Architecture & scale
- Shared vision encoder with two heads: a DETR-style detector conditioned on text, geometry, and exemplars; and a tracker decoder adapted from SAM 2 for temporal continuity and interactive refinement.
- Model size: ~848 million parameters.
Data & benchmarks
SAM 3 is driven by a large data-engine that automatically annotated millions of unique concepts, producing the SA-Co dataset (including SA-Co/Gold, SA-Co/Silver and SA-Co/VEval for video). The repository reports performance on SA-Co and other benchmarks (LVIS, COCO variants), demonstrating substantially improved open-vocabulary concept performance compared to prior open-vocabulary methods.
Repository & usage
- The GitHub repo provides code for building image and video models, processors for prompting, example notebooks (image/video predictors, batched inference, agent usage), evaluation scripts for SA-Co, and instructions for finetuning.
- Requirements: Python 3.12+, PyTorch 2.7+, CUDA 12.6+ (per README). Example install commands and conda env creation are provided.
- Checkpoints: trained checkpoints are hosted on Hugging Face and require requesting access; the README documents authentication and download steps.
Typical workflows
- Interactive segmentation: set an image or video session, provide text or visual prompts, refine with points/boxes.
- Batched inference: run batched image inference for large-scale processing.
- Fine-tuning: repository includes scripts and options for training/finetuning on custom data.
License & citation
- The project is distributed under the SAM License (see LICENSE file in repo).

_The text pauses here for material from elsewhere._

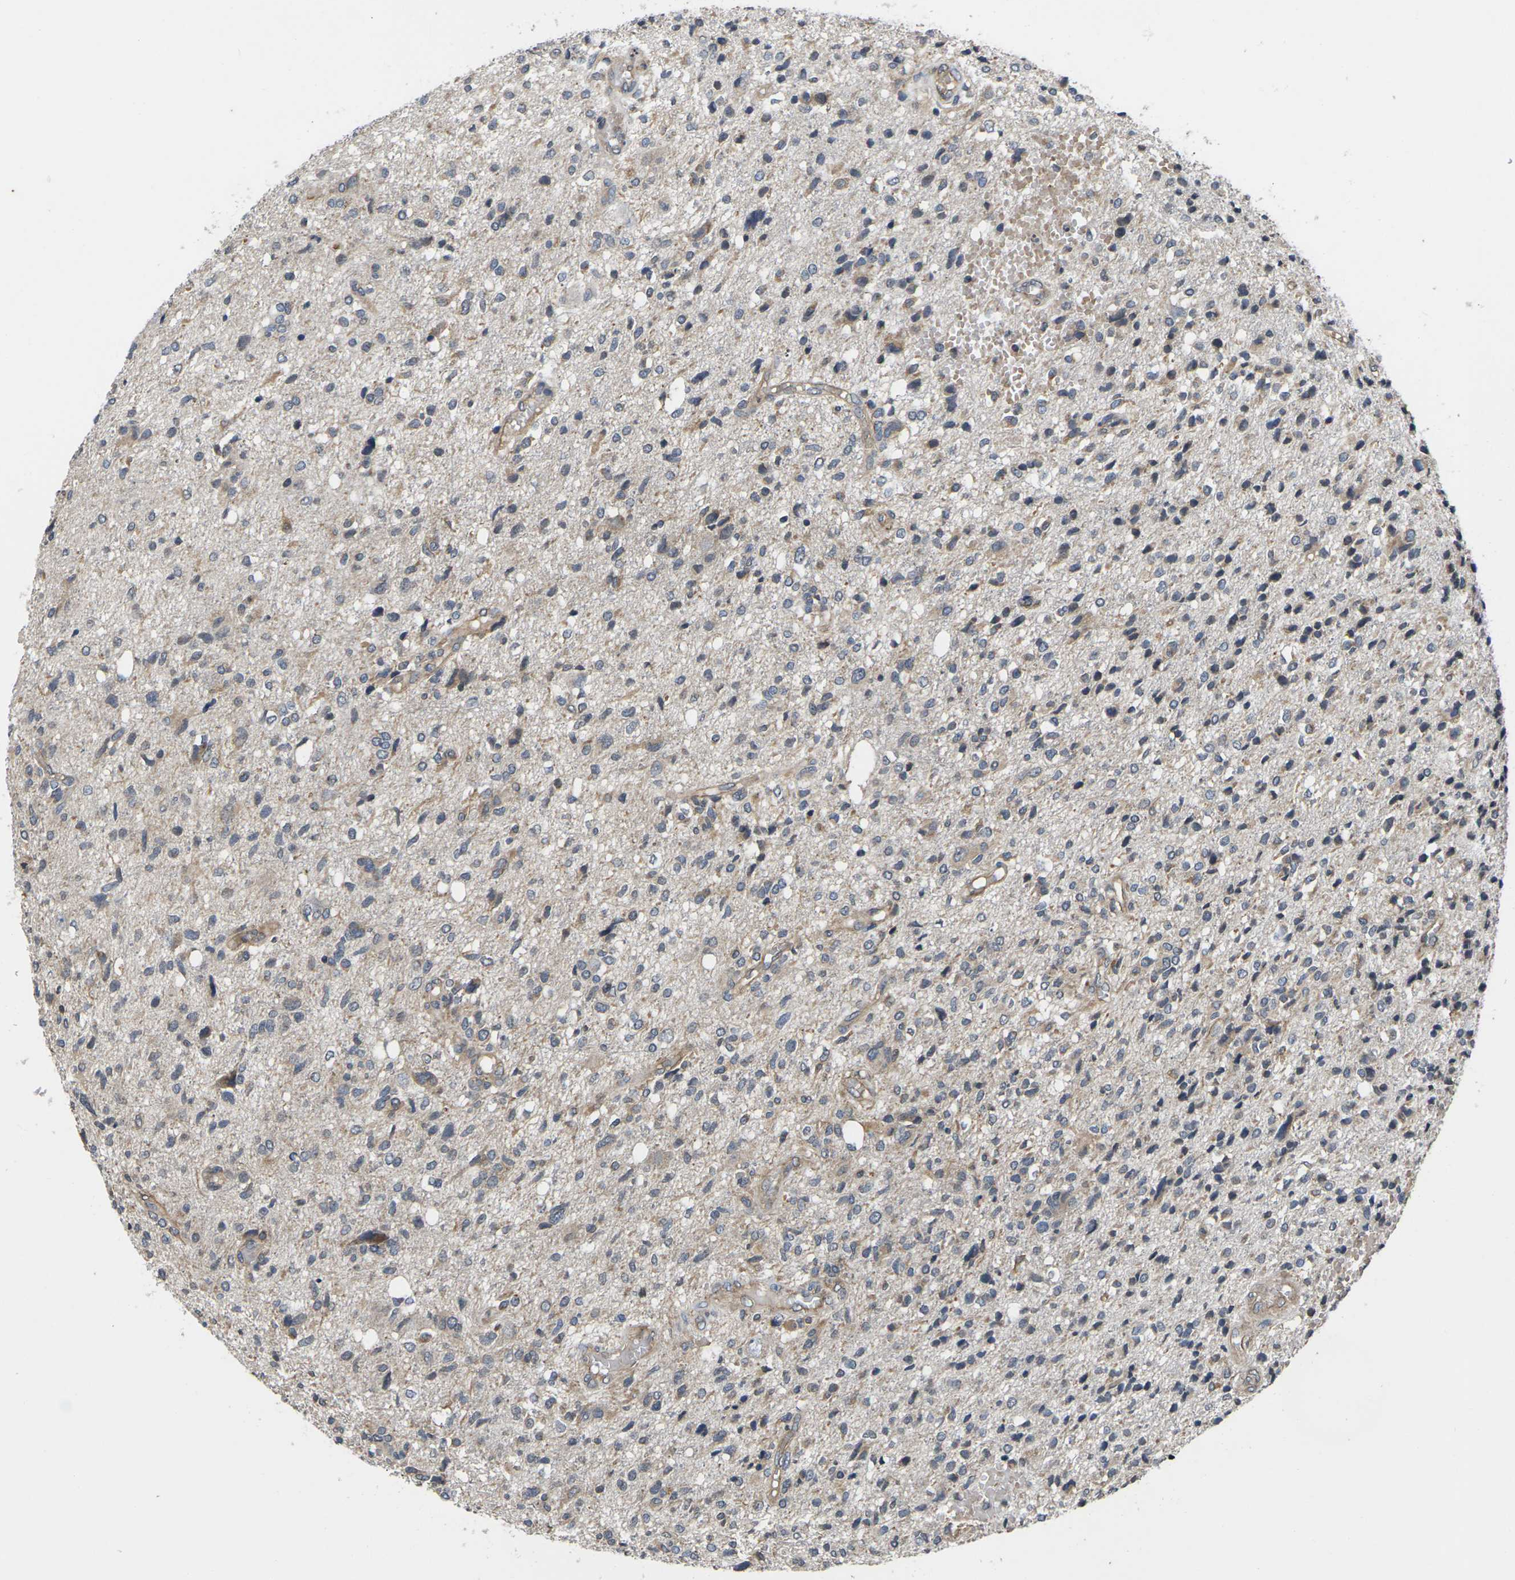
{"staining": {"intensity": "moderate", "quantity": "25%-75%", "location": "cytoplasmic/membranous"}, "tissue": "glioma", "cell_type": "Tumor cells", "image_type": "cancer", "snomed": [{"axis": "morphology", "description": "Glioma, malignant, High grade"}, {"axis": "topography", "description": "Brain"}], "caption": "Moderate cytoplasmic/membranous expression for a protein is present in about 25%-75% of tumor cells of glioma using immunohistochemistry (IHC).", "gene": "DKK2", "patient": {"sex": "female", "age": 59}}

- The README contains a recommended BibTeX citation for the SAM 3 paper and links to Meta's project page, demo, and blog announcing SAM 3.
Who should use it
Researchers and practitioners working on segmentation, open-vocabulary vision models, vision–language interaction, video object tracking/segmentation, and tools that need robust concept-level segmentation will find SAM 3 useful. The repository balances research artifacts (benchmarks, evaluation) with engineering code (inference, deployment examples).